Still, institutions like the CDC see weight loss as an attainable goal. The CDC's LEAN Works site touts "promising practices . . . strategies delivered to employees through their employer which demonstrate a reduction in a weight-related outcome (i.e., weight, BMI, body fat, waist circumference, waist-to-hip ratio) or prevalence of individuals who are overweight or obese." An example of a "promising practice" is "weight-loss competitions." A data-rich study from Cornell University, which looked at the CDC's proposed remedy for obesity—"workplace obesity-prevention programs"—showed that these programs are rarely successful, and most often simply do not work. As the study's author, economist John Cawley, says, "This intervention is less effective than getting people off heroin."

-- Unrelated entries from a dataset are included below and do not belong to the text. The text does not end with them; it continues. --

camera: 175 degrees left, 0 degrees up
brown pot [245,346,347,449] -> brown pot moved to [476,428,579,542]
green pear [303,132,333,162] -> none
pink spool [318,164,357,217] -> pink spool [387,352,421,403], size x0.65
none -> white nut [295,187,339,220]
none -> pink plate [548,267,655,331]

The problem with dieting is that it is focuses on the elusive goal of weight loss. A promising new approach—dubbed Healthy at Every Size (HAES)—shifts the emphasis from body weight to overall health. Beginning in 2005, Linda Bacon, a Ph.D. in physiology from UC Davis, spent two years conducting research on two groups of obese women. One group followed a standard diet in which participants limited their food intake and were taught how to count fat grams and calories. The other group received training in the tenets of HAES. The HAES group learned how to disentangle their sense of self-worth from their weight, and to eat according to internal body cues. They were instructed on what certain foods did for their well-being, not their weight, and were encouraged to find physical activities that they felt comfortable doing.
Nearly half of the traditional dieters dropped out early, while 92 percent of the HAES group completed the program. The HAES group maintained their body weight through 24 months. The diet group's average weight went down initially, but returned to prestudy levels. Most important, while systolic blood pressure and LDL cholesterol went down for both groups during the study period, the HAES group maintained those lower numbers in tests after the program had ended, suggesting that they were further along in the goal of better health than the women who had lost weight, only to gain it back.

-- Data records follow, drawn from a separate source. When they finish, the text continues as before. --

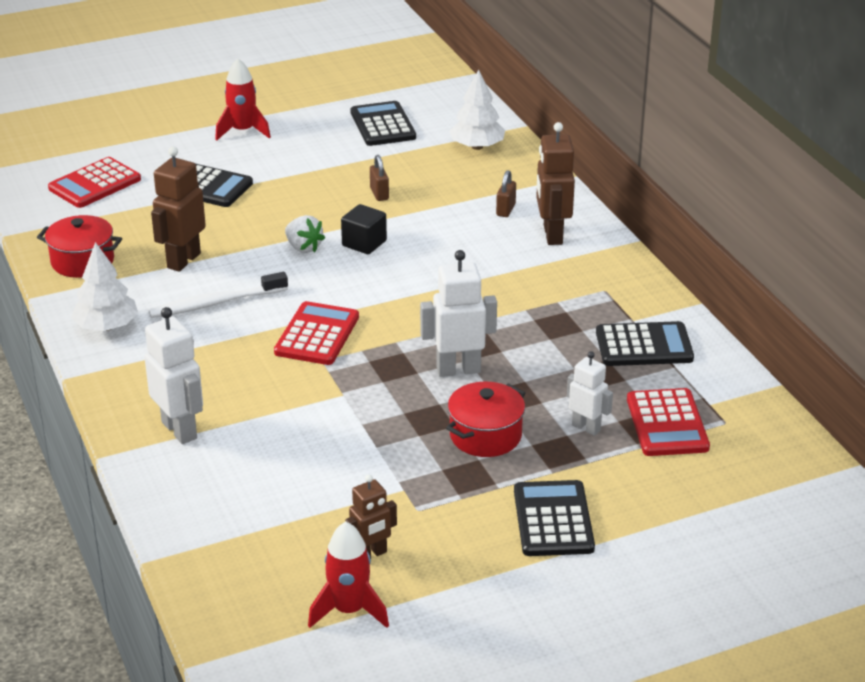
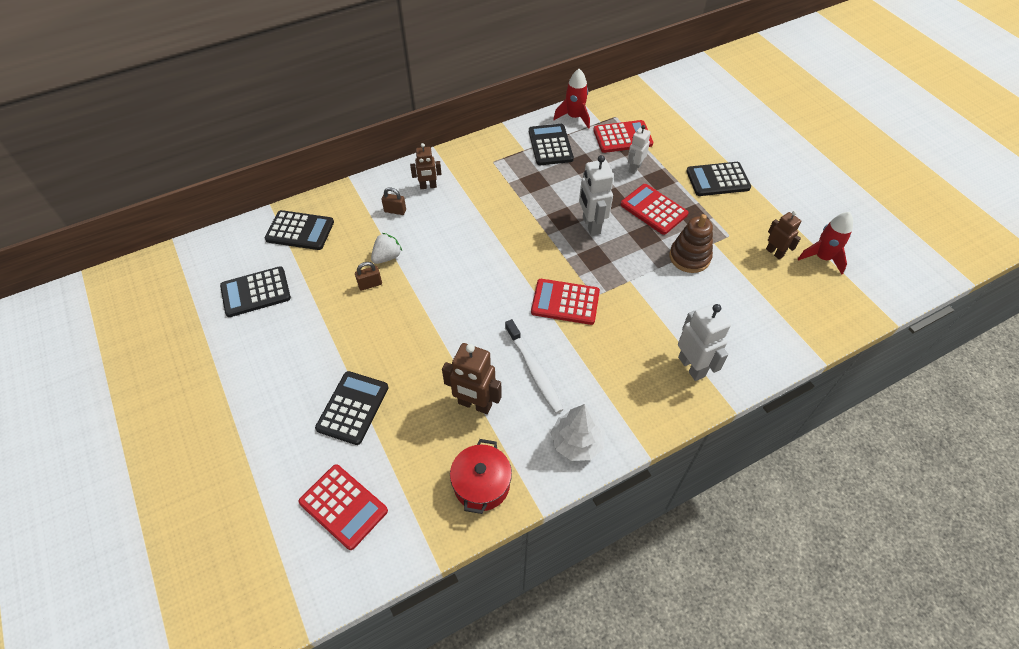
camera: 95 degrees left, 20 degrees up
white robot [144,307,203,444] -> white robot turned 105 degrees clockwise [678,303,731,381]
red rocket [215,58,271,141] -> red rocket moved to [553,69,590,129]
white strawberry [285,215,325,253] -> white strawberry moved to [371,233,402,264]
black cube [341,204,387,254] -> none
red pot [446,382,525,457] -> red calculator [620,184,688,235]
white tree [449,70,505,150] -> black calculator [265,210,334,250]
brown robot [536,122,575,245] -> brown robot [410,143,442,189], size x0.63
none -> brown stacking toy [669,214,713,273]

"Dropping the pursuit of weight loss isn't about giving up," Bacon writes in her book, Health at Every Size: The Surprising Truth About Your Weight. "It's about moving on. When you make choices because they help you feel better, not because of their presumed effect on your weight, you maintain them over the long run."
Americans are fatter than ever, and that isn't healthy. But hyping an obesity epidemic and stigmatizing people with big bellies hasn't made us any thinner and doesn't appear to have gotten us any healthier. The sooner we learn to look past the fat and to focus on health, the sooner we will be able to effectively combat all the obesity-linked ailments we fear so much.